The career law-enforcement official says he's disappointed he wasn't interviewed by the U.S. Department of Justice for their report. U.S. Attorney Loretta Lynch said McCarthy was "not available" to talk with the feds as they were conducting their investigation in CPD.
"Absolutely, patently false," McCarthy says.
McCarthy also says the federal report did not analyze crime data. He says that's important because under his watch the murder rate dipped to what he says were 1965 levels.
"They only made fleeting references to crime data, and I think that's on purpose because of the explosion of crime in the city since they came here," he says.
If crime did decrease under McCarthy, was it at the expense of the civil rights of minorities, as the feds say?
McCarthy says the data he saw as superintendent doesn't back up the DOJ's claims that minorities were disproportionately targeted by Chicago police.
"It shows very clearly that our stops comport almost exactly with where, when and who civilian victims of crime were reporting," he says.

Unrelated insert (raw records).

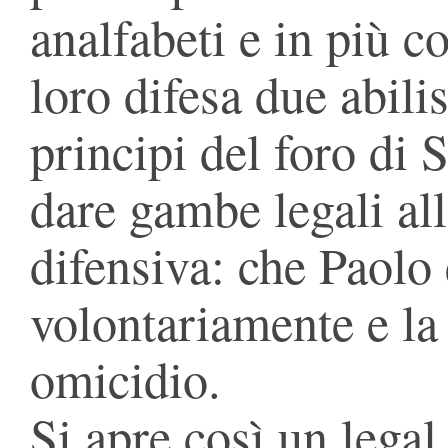
analfabeti e in più c
loro difesa due abili
principi del foro di 
dare gambe legali al
difensiva: che Paolo
volontariamente e la
omicidio.
Si apre così un legal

McCarthy adds: "Just to put it in perspective, us stopping 32 percent white folks in Englewood, which is 97 percent African-American and our most violent community, is not going to reduce crime there."
As for suggestions of police cover-ups in high-profile cases like the Laquan McDonald shooting, which spurred the DOJ investigation, McCarthy pointed toward the city's corporation counsel.
"It was the corporation counsel of the city of Chicago who a made a deal with the attorneys for the family of Laquan McDonald. Gave them $5 million without filing a lawsuit as long as they don't release the video," he says.
Did the report get anything right? Yes, McCarthy says. You can never go wrong recommending better training and supervision or policy review, he says.